Staying Safe in General and Online

It is important you are sensible, alert and protect yourself against risks both online and out and about. 

Online, you must be careful who your friends are.  For example, just because someone asks to be your friend on social media does not mean you should let them.  You must only be friends with people you know and trust.  Online, you must consider privacy and the sorts of information you share.  Social media is very public.

You must never share personal information like:

Bank account details, for example your pin, name of your bank,

Passwords for anything. 

Do not tell people personal details about you, like where you live, your date of birth.  

If you are not sure if you should share a piece of personal information - don't! 

Be aware.  Just because someone is 'friends' with you online, this alone does not mean they are 'friends'.  Friendships take lots of time to develop and online is not a true reflection of life and day-to day-reality.

Be very careful with the pictures you share - think, would I want an employer or a professional like your teacher or doctor to see them?  If they are online, you loose control of them and anyone could use or see them.  Think, is the image appropriate?  Is it sensible?  Is it embarrassing?  Are there other people in the photo who may not want their photo online?

Tell people you trust, like family, if anything upsets you.  If people upset you online do not be friends with them.  Make sure you understand how to block people and how to set privacy settings.  Get someone to show you and ask if you are stuck.  There is help from the resources on this page.  Also, report any inappropriate or offensive content.  Ask someone if you do not know how to.    

Another issue you may experience due to your disability is 'bullying'.  Lots of people experience bullying, like at school, and it can be due to many different factors.  If bullying is due to your disability, then it is often referred to as a Disability Hate Crime.  Bullying can be very upsetting and isolating.  On here, you will find resources to help you deal with bullying.  Do not suffer in silence, get help.

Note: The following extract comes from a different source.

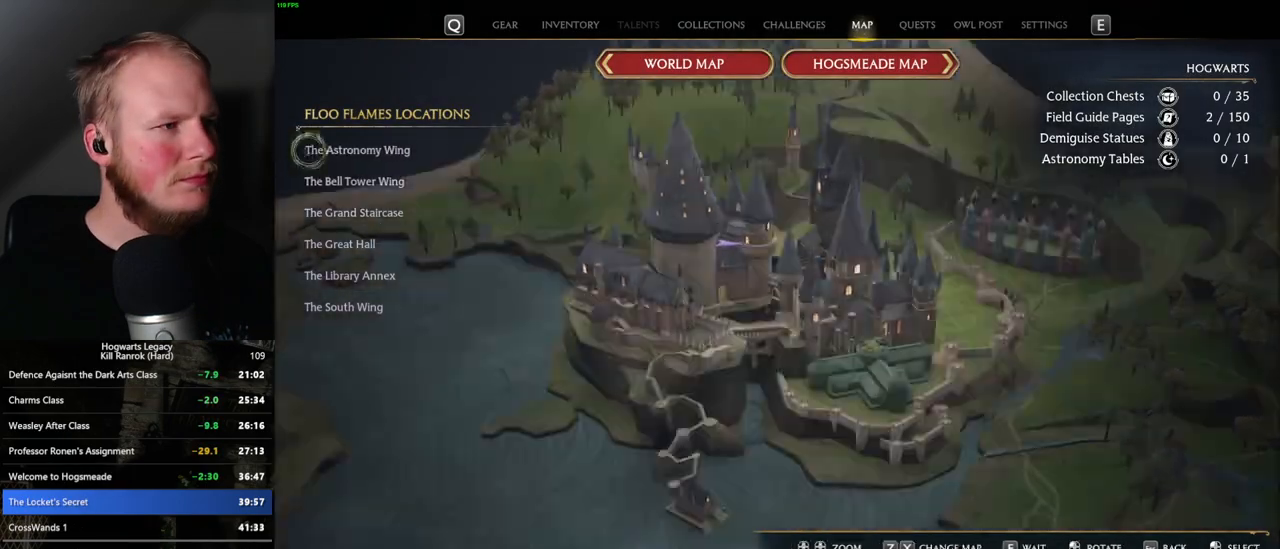
{"keys": [], "mouse": [], "events": [[83, "mouse_left", "down"], [183, "mouse_left", "up"]]}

In terms of general safety, when going out, always let someone you trust know where you are going.  Always take a phone and some money.  Plan what you will be doing, like, know the bus times.  Tell someone you trust who you are meeting and when you will be back.  Do not agree to meet people you do not know.  If you have any problems, ask for help, like, from a professional e.g a policeman or a public place, like, ask the Librarian at the library and look out for the Safer Places stickers in the community which are safe places you can ask for help.  Do not be out alone when it is late or dark.  Also, do not tell people you do not know well when you will, for example, be on holiday or out.   

BBC Learn English.  Stay Safe Online Video.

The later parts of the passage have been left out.